The Mahler lectures are a biennial activity organised by the Australian Mathematical Society. In 2009 we have partnered with the Clay Mathematical Institute to combine the Mahler Lectures and the Clay Lectures into the 2009 Clay–Mahler Lecture Tour, with funding also from the Australian Mathematical Sciences Institute.

• 31st August, Behrend Memorial Lecture in Copland Lecture Theatre, Melbourne University, 6:00 pm;
  public lecture by Terence Tao (UCLA): Mathematical research and the internet (flyer)

For more information: Jan Thomas, tel. 03 8344 1774 email: jan@amsi.org.au
or Robyn Trethowen, tel. 03 8344 4392 (Science Events)

• 1st September, in Casey Plaza Theatre (Building 10, Level 4, Room 27) RMIT, 3:30pm; colloquium talk by Terence Tao (UCLA): Compressed Sensing

• 2nd September in Room 345, Building 28, Monash University and via the Access Grid, 2:30 pm; specialist talk by Terence Tao (UCLA): Discrete Random Matrices

AGR Contact: Simon Clarke – Monash Univ. (simon.clarke@sci.monash.edu.au)

Abstract: Mathematical research and the internet

Prof.
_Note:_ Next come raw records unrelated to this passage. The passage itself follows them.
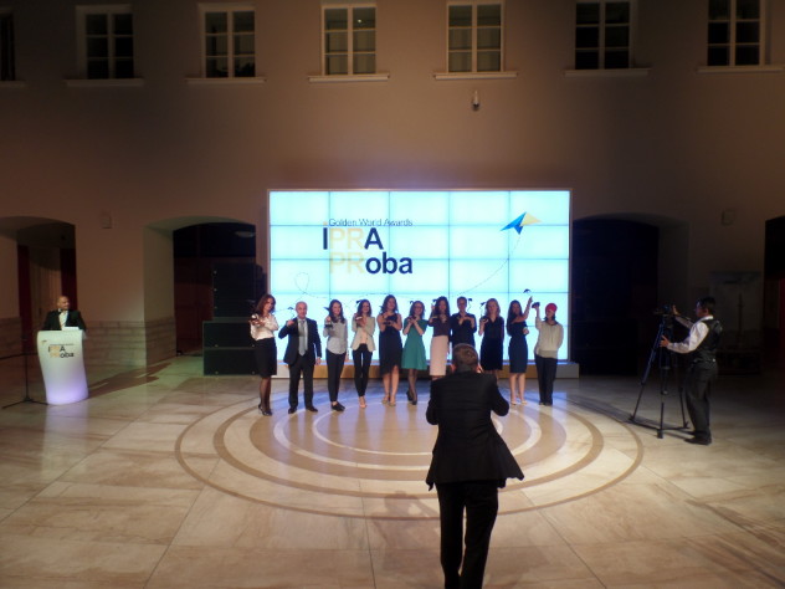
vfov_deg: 58.9
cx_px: 392
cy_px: 294
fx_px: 522
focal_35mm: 23
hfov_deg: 73.9
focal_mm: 4.1
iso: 100
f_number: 2.8
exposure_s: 1/30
Tao will talk about some of his personal experiences on how the internet is transforming the way he and other mathematicians do research, from mundane tools as email, home pages and search engines, to blogs, pre–print servers, wikis, and more.
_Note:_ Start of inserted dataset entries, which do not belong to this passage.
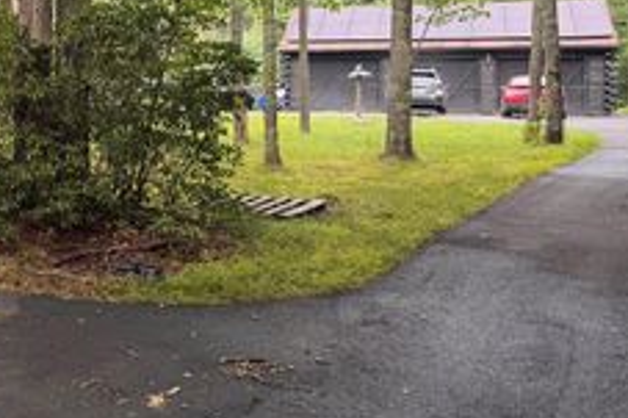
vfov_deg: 24.2
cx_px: -55
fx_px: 959
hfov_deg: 32.2
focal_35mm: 55
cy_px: 84
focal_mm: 6.76
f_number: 1.78
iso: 80
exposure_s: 1/307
Abstract: Compressed Sensing

Suppose one wants to recover an unknown signal \boldsymbol{x} in \mathbb{R}^n from a given vector A\boldsymbol{x}=\boldsymbol{b} in \mathbb{R}^m of linear measurements of the signal \boldsymbol{x}. If the number of measurements m is less than the degrees of freedom n of the signal, then the problem is underdetermined and the solution \boldsymbol{x} is not unique.

However, if we also know that \boldsymbol{x} is sparse or compressible with respect to some basis, then it is a remarkable fact that (given some assumptions on the measurement matrix A) we can reconstruct \boldsymbol{x} from the measurements \boldsymbol{b} with high accuracy, and in some cases with perfect accuracy. Furthermore, the algorithm for performing the reconstruction is computationally feasible. This observation underlies the newly developing field of compressed sensing. In this talk we will discuss some of the mathematical foundations of this field.
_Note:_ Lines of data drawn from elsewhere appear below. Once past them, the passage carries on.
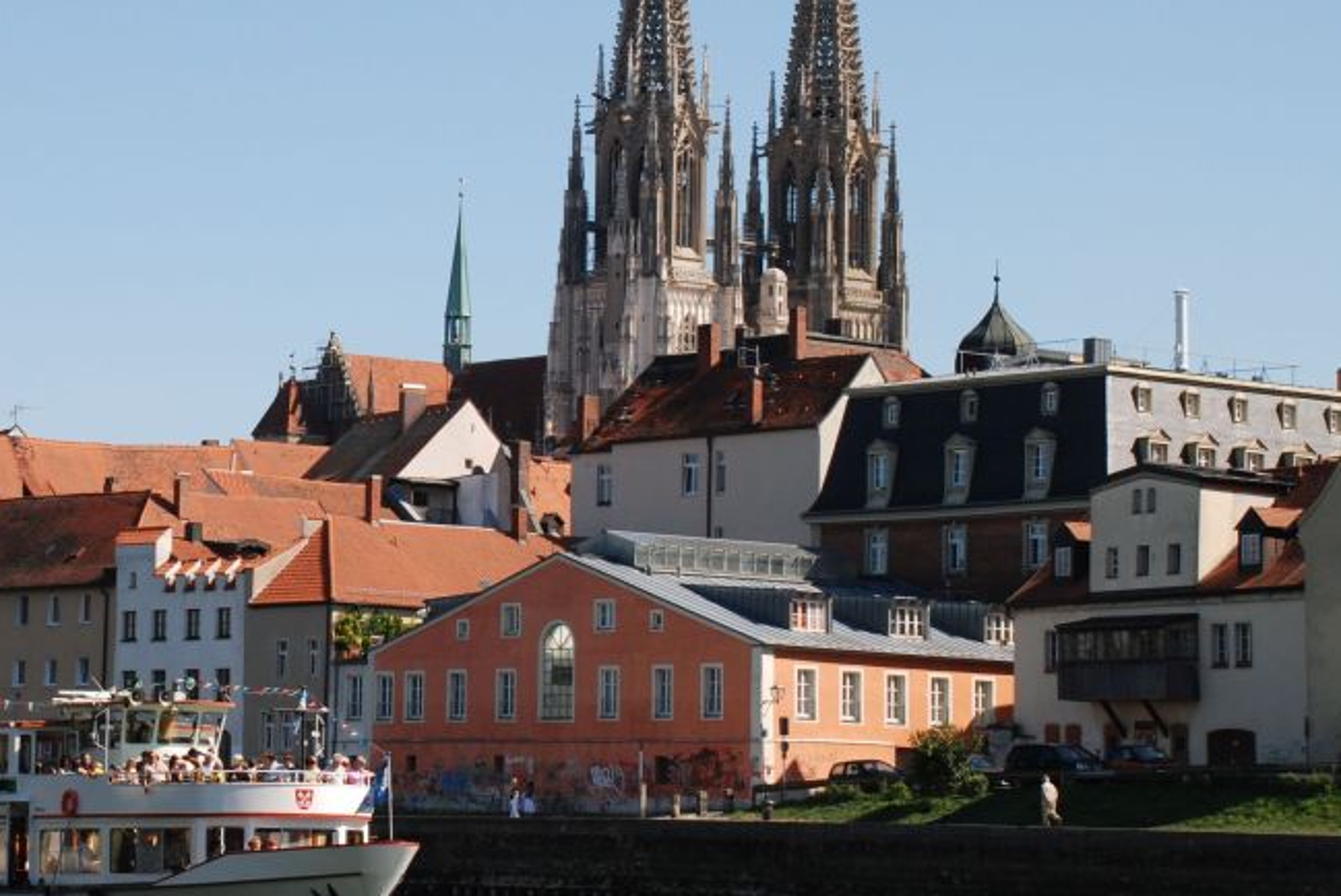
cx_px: 155
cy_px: 365
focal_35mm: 129
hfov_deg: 15.7
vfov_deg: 10.6
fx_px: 4809
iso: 200
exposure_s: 1/250
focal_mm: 48
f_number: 9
Abstract: Discrete Random Matrices

The spectral theory of continuous random matrix models (e.g., real or complex gaussian random matrices) has been well studied, and very precise information on the distribution of eigenvalues and singular values is now known. But many of the results rely quite heavily on the special algebraic properties of the matrix ensemble (e.g., the invariance properties with respect to the orthogonal or unitary group). As such, the results do not easily extend to discrete random matrix models, such as the Bernoulli model of matrices with random \pm1 signs as entries.

Recently, however, tools from additive combinatorics and elementary linear algebra have been applied to establish several results for such discrete ensembles, such as the circular law for the distribution of eigenvalues, and also explicit asymptotic distributions for the least singular values of such matrices. We survey some of these developments in this talk.